2008-Feb-14 19:21 UTC

head link

Re: [Fedora-directory-users] FDS 1.1 Transport endpoint is not connected

Actually, it ends up that debug logging was putting too much disk load on the
server and the process fell behind/stopped servicing socket requests. Thanks for
your help Richard.

-richard


On 2/12/08 12:32 PM, "Richard Megginson" <rmeggins@redhat.com>
wrote:

Richard Hesse wrote:> There''s a load balancer acting as the client to the DS (proxying
client requests). I think that''s a red herring though. Any search
requests sent directly to the DS, bypassing the LB, would fail. I think I even
tried requests locally from the server and they still failed. I can''t
be sure about that last statement, it was a long day.
>What are all of these closed connections from? e.g. conn=71007,
conn=71003, etc.?  Are they from the load balancer?

I''m not really sure how to proceed to diagnose this from the directory
server because events like these usually indicate something is happening
at the TCP/IP layer.

I would be really interested to see if you continued to have problems if
you shut off the load balancer completely and just contacted the
directory server via the loopback interface.> What about the network file descriptor is not connected error?
>It''s similar to the B4 - it means there was a problem with the
connection to the client.> Thanks.
>
> -richard
>
> -----Original Message-----
> From: fedora-directory-users-bounces@redhat.com
[mailto:fedora-directory-users-bounces@redhat.com] On Behalf Of Richard
Megginson
> Sent: Monday, February 11, 2008 7:43 PM
> To: General discussion list for the Fedora Directory server project.
> Subject: Re: [Fedora-directory-users] FDS 1.1 Transport endpoint is not
connected
>
> Richard Hesse wrote:
>
>> Started to play with FDS 1.1 for some dogfood testing.
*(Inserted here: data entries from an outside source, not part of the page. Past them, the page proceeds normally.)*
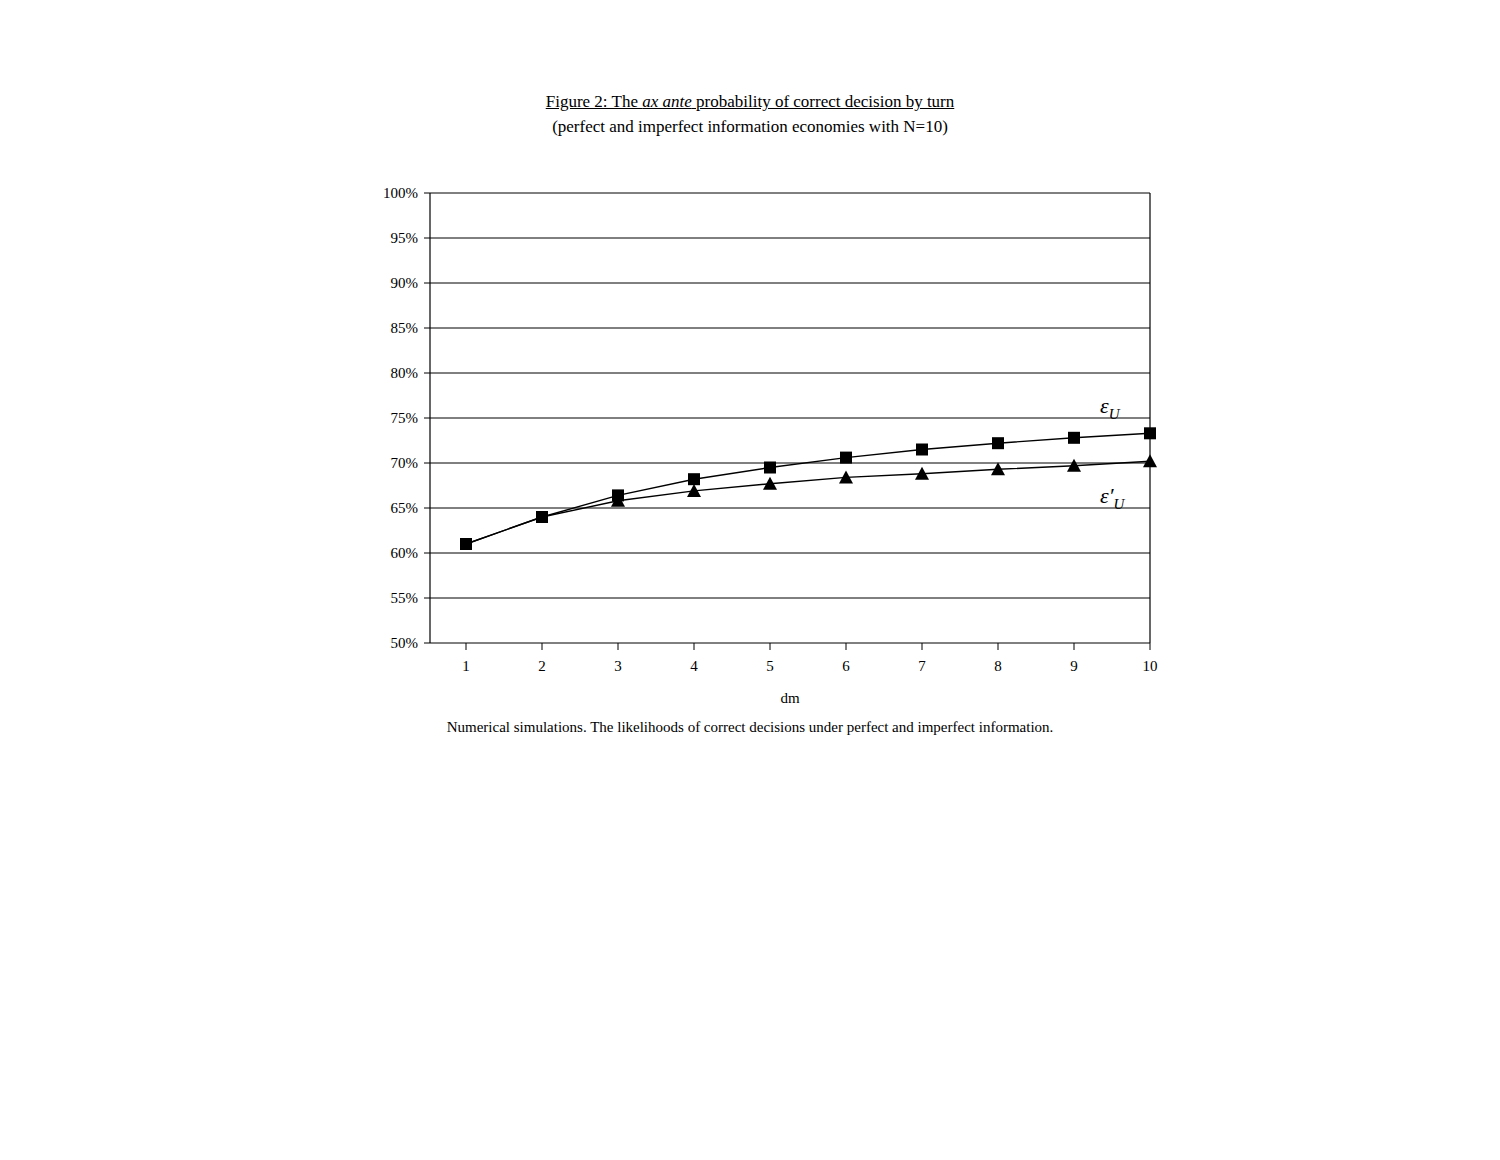Figure 2: The ax ante probability of correct decision by turn (perfect and imperfect information economies with N=10)
100% 95% 90% 85% 80% 75% 70% 65% 60% 55% 50% 1 2 3 4 5 6 7 8 9 10 dm Series 1 (squares): epsilon_U values approx: 61.0, 64.0, 66.4, 68.2, 69.5, 70.6, 71.5, 72.2, 72.8, 73.3 εU ε′U
Numerical simulations. The likelihoods of correct decisions under perfect and imperfect information.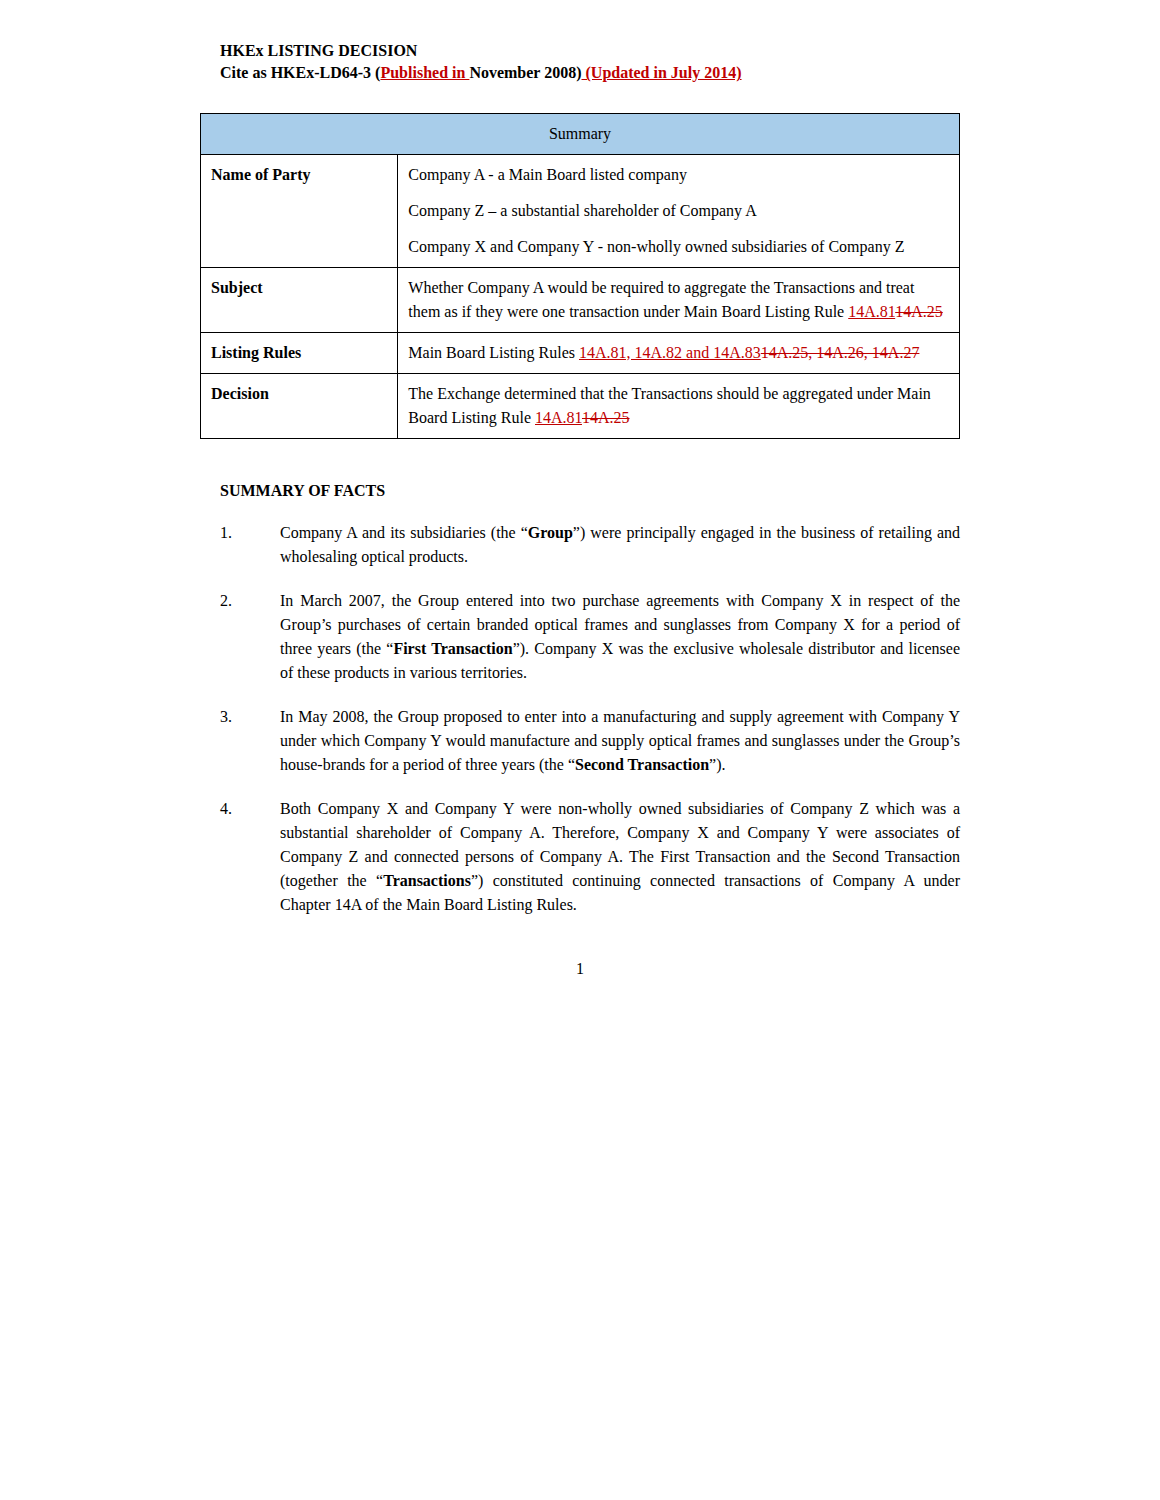HKEx LISTING DECISION
Cite as HKEx-LD64-3 (Published in November 2008) (Updated in July 2014)
| Summary |
| --- |
| Name of Party | Company A - a Main Board listed company Company Z – a substantial shareholder of Company A Company X and Company Y - non-wholly owned subsidiaries of Company Z |
| Subject | Whether Company A would be required to aggregate the Transactions and treat them as if they were one transaction under Main Board Listing Rule 14A.81 14A.25 |
| Listing Rules | Main Board Listing Rules 14A.81, 14A.82 and 14A.83 14A.25, 14A.26, 14A.27 |
| Decision | The Exchange determined that the Transactions should be aggregated under Main Board Listing Rule 14A.81 14A.25 |
SUMMARY OF FACTS
Company A and its subsidiaries (the “Group”) were principally engaged in the business of retailing and wholesaling optical products.
In March 2007, the Group entered into two purchase agreements with Company X in respect of the Group’s purchases of certain branded optical frames and sunglasses from Company X for a period of three years (the “First Transaction”). Company X was the exclusive wholesale distributor and licensee of these products in various territories.
In May 2008, the Group proposed to enter into a manufacturing and supply agreement with Company Y under which Company Y would manufacture and supply optical frames and sunglasses under the Group’s house-brands for a period of three years (the “Second Transaction”).
Both Company X and Company Y were non-wholly owned subsidiaries of Company Z which was a substantial shareholder of Company A. Therefore, Company X and Company Y were associates of Company Z and connected persons of Company A. The First Transaction and the Second Transaction (together the “Transactions”) constituted continuing connected transactions of Company A under Chapter 14A of the Main Board Listing Rules.
1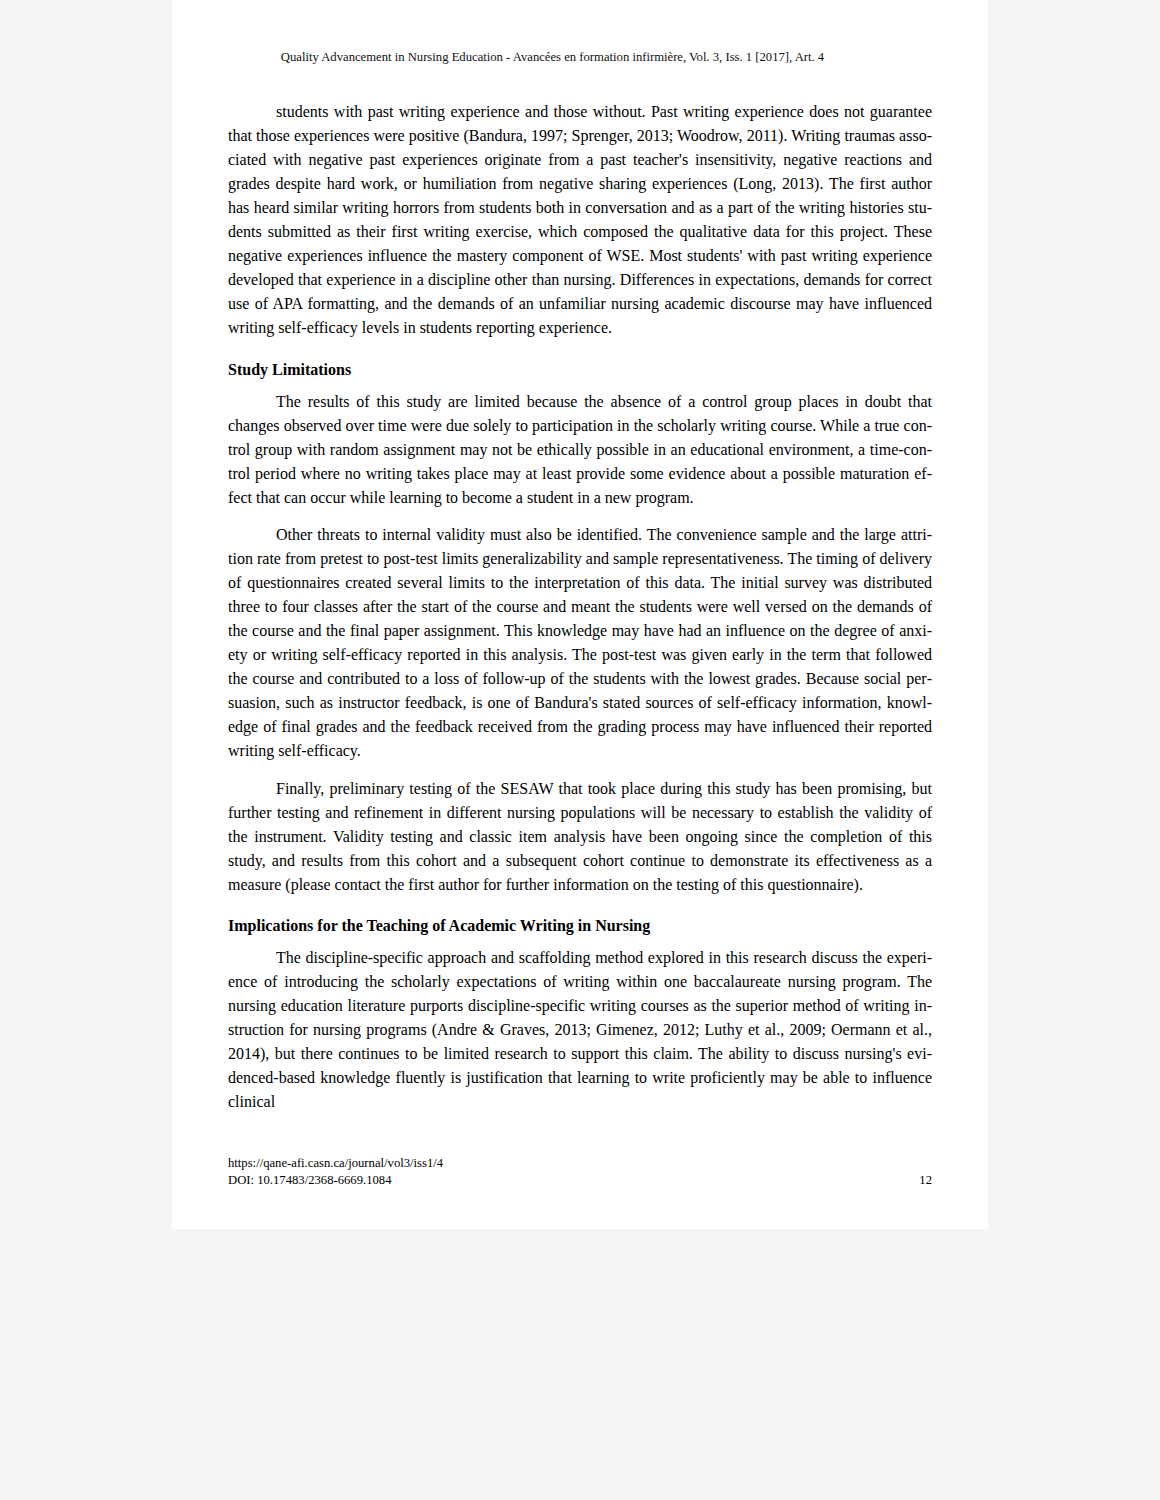Quality Advancement in Nursing Education - Avancées en formation infirmière, Vol. 3, Iss. 1 [2017], Art. 4
students with past writing experience and those without. Past writing experience does not guarantee that those experiences were positive (Bandura, 1997; Sprenger, 2013; Woodrow, 2011). Writing traumas associated with negative past experiences originate from a past teacher's insensitivity, negative reactions and grades despite hard work, or humiliation from negative sharing experiences (Long, 2013). The first author has heard similar writing horrors from students both in conversation and as a part of the writing histories students submitted as their first writing exercise, which composed the qualitative data for this project. These negative experiences influence the mastery component of WSE. Most students' with past writing experience developed that experience in a discipline other than nursing. Differences in expectations, demands for correct use of APA formatting, and the demands of an unfamiliar nursing academic discourse may have influenced writing self-efficacy levels in students reporting experience.
Study Limitations
The results of this study are limited because the absence of a control group places in doubt that changes observed over time were due solely to participation in the scholarly writing course. While a true control group with random assignment may not be ethically possible in an educational environment, a time-control period where no writing takes place may at least provide some evidence about a possible maturation effect that can occur while learning to become a student in a new program.
Other threats to internal validity must also be identified. The convenience sample and the large attrition rate from pretest to post-test limits generalizability and sample representativeness. The timing of delivery of questionnaires created several limits to the interpretation of this data. The initial survey was distributed three to four classes after the start of the course and meant the students were well versed on the demands of the course and the final paper assignment. This knowledge may have had an influence on the degree of anxiety or writing self-efficacy reported in this analysis. The post-test was given early in the term that followed the course and contributed to a loss of follow-up of the students with the lowest grades. Because social persuasion, such as instructor feedback, is one of Bandura's stated sources of self-efficacy information, knowledge of final grades and the feedback received from the grading process may have influenced their reported writing self-efficacy.
Finally, preliminary testing of the SESAW that took place during this study has been promising, but further testing and refinement in different nursing populations will be necessary to establish the validity of the instrument. Validity testing and classic item analysis have been ongoing since the completion of this study, and results from this cohort and a subsequent cohort continue to demonstrate its effectiveness as a measure (please contact the first author for further information on the testing of this questionnaire).
Implications for the Teaching of Academic Writing in Nursing
The discipline-specific approach and scaffolding method explored in this research discuss the experience of introducing the scholarly expectations of writing within one baccalaureate nursing program. The nursing education literature purports discipline-specific writing courses as the superior method of writing instruction for nursing programs (Andre & Graves, 2013; Gimenez, 2012; Luthy et al., 2009; Oermann et al., 2014), but there continues to be limited research to support this claim. The ability to discuss nursing's evidenced-based knowledge fluently is justification that learning to write proficiently may be able to influence clinical
https://qane-afi.casn.ca/journal/vol3/iss1/4
DOI: 10.17483/2368-6669.1084
12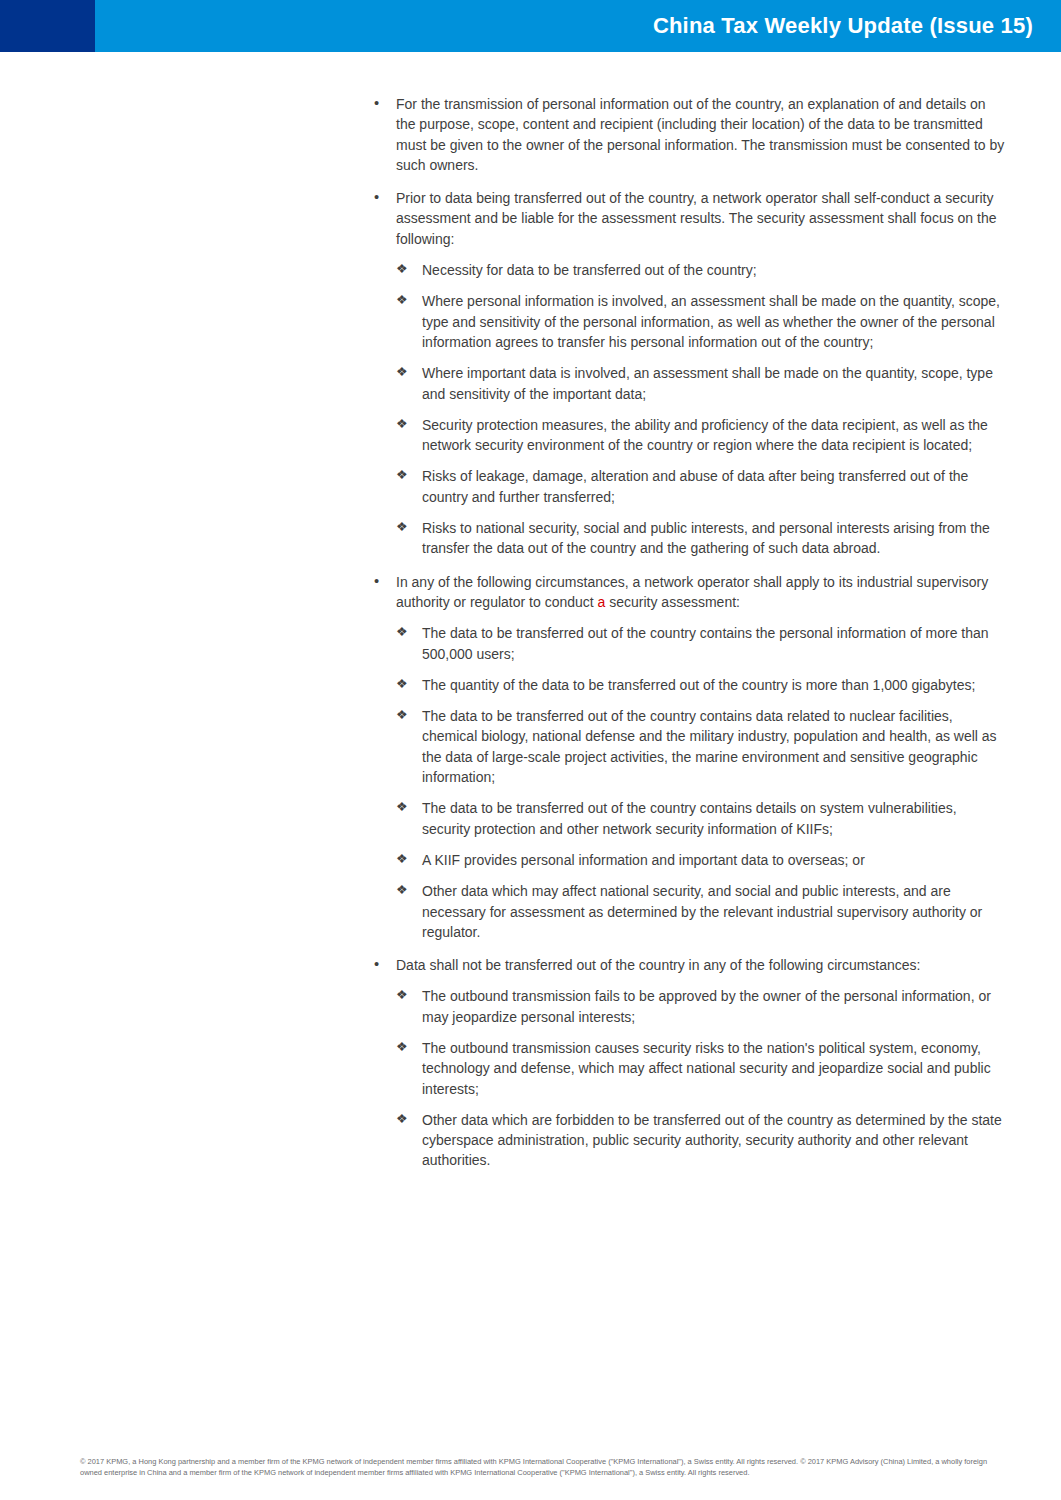China Tax Weekly Update (Issue 15)
For the transmission of personal information out of the country, an explanation of and details on the purpose, scope, content and recipient (including their location) of the data to be transmitted must be given to the owner of the personal information. The transmission must be consented to by such owners.
Prior to data being transferred out of the country, a network operator shall self-conduct a security assessment and be liable for the assessment results. The security assessment shall focus on the following:
Necessity for data to be transferred out of the country;
Where personal information is involved, an assessment shall be made on the quantity, scope, type and sensitivity of the personal information, as well as whether the owner of the personal information agrees to transfer his personal information out of the country;
Where important data is involved, an assessment shall be made on the quantity, scope, type and sensitivity of the important data;
Security protection measures, the ability and proficiency of the data recipient, as well as the network security environment of the country or region where the data recipient is located;
Risks of leakage, damage, alteration and abuse of data after being transferred out of the country and further transferred;
Risks to national security, social and public interests, and personal interests arising from the transfer the data out of the country and the gathering of such data abroad.
In any of the following circumstances, a network operator shall apply to its industrial supervisory authority or regulator to conduct a security assessment:
The data to be transferred out of the country contains the personal information of more than 500,000 users;
The quantity of the data to be transferred out of the country is more than 1,000 gigabytes;
The data to be transferred out of the country contains data related to nuclear facilities, chemical biology, national defense and the military industry, population and health, as well as the data of large-scale project activities, the marine environment and sensitive geographic information;
The data to be transferred out of the country contains details on system vulnerabilities, security protection and other network security information of KIIFs;
A KIIF provides personal information and important data to overseas; or
Other data which may affect national security, and social and public interests, and are necessary for assessment as determined by the relevant industrial supervisory authority or regulator.
Data shall not be transferred out of the country in any of the following circumstances:
The outbound transmission fails to be approved by the owner of the personal information, or may jeopardize personal interests;
The outbound transmission causes security risks to the nation's political system, economy, technology and defense, which may affect national security and jeopardize social and public interests;
Other data which are forbidden to be transferred out of the country as determined by the state cyberspace administration, public security authority, security authority and other relevant authorities.
© 2017 KPMG, a Hong Kong partnership and a member firm of the KPMG network of independent member firms affiliated with KPMG International Cooperative ("KPMG International"), a Swiss entity. All rights reserved. © 2017 KPMG Advisory (China) Limited, a wholly foreign owned enterprise in China and a member firm of the KPMG network of independent member firms affiliated with KPMG International Cooperative ("KPMG International"), a Swiss entity. All rights reserved.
After running
for 10-15 minutes, the server stopped responding to network requests and went
silent. The process was running, the error log was updating with the ldbm event
loop, but no socket requests were fulfilled. Checking the access log, I saw
this:
>>
>> [12/Feb/2008:01:47:58 +0000] conn=71108 op=-1 fd=79 closed error 107
(Transport endpoint is not connected) - Network file descriptor is not
connected.
>> [12/Feb/2008:01:47:59 +0000] conn=71007 op=60 fd=69 closed - B4
>> [12/Feb/2008:01:48:00 +0000] conn=71003 op=48 fd=68 closed - B4
>> [12/Feb/2008:01:48:01 +0000] conn=71017 op=47 fd=72 closed - B4
>> [12/Feb/2008:01:48:06 +0000] conn=71102 op=2 fd=66 closed - B4
>> [12/Feb/2008:01:48:07 +0000] conn=71103 op=2 fd=70 closed - B4
>> [12/Feb/2008:01:48:07 +0000] conn=71040 op=10 fd=76 closed - B4
>>
>> Any ideas or suggestions on how to approach troubleshooting this issue
would be greatly appreciated.
>>
>>
> B4 means SLAPD_DISCONNECT_BER_FLUSH - this usually means the client has
reset or closed the connection while the server was attempting to send a
response.
>
>
http://www.redhat.com/docs/manuals/dir-server/cli/8.0/Configuration_Command_File_Reference-Access_Log_and_Connection_Code_Reference-Common_Connection_Codes.html
>
> Do you have a firewall or some other network device?
>
>> Thanks.
>>
>> -richard
>>
>> --
>> Fedora-directory-users mailing list
>> Fedora-directory-users@redhat.com
>> https://www.redhat.com/mailman/listinfo/fedora-directory-users
>>
>>
>
>
> --
> Fedora-directory-users mailing list
> Fedora-directory-users@redhat.com
> https://www.redhat.com/mailman/listinfo/fedora-directory-users
>

Richard Hesse

2008-Feb-15 20:04 UTC

head link

Re: [Fedora-directory-users] FDS 1.1 Transport endpoint is not connected

Eh sorry about this but it appears that my original hunch was correct. The 1.1
DS instance did indeed hang again recently. I was able to check a localhost
query and that failed, too. So the problem definitely appears to be a hang in
the FDS code somewhere. The question is, how do I go about debugging this?
Strace doesn''t show much at all. Enabling debug trace logging kills the
server. Any ideas? Thanks.

-richard


On 2/14/08 11:21 AM, "Richard Hesse" <richard@powerset.com>
wrote:

Actually, it ends up that debug logging was putting too much disk load on the
server and the process fell behind/stopped servicing socket requests. Thanks for
your help Richard.

-richard


On 2/12/08 12:32 PM, "Richard Megginson" <rmeggins@redhat.com>
wrote:

Richard Hesse wrote:> There''s a load balancer acting as the client to the DS (proxying
client requests). I think that''s a red herring though. Any search
requests sent directly to the DS, bypassing the LB, would fail. I think I even
tried requests locally from the server and they still failed. I can''t
be sure about that last statement, it was a long day.
>What are all of these closed connections from? e.g. conn=71007,
conn=71003, etc.?  Are they from the load balancer?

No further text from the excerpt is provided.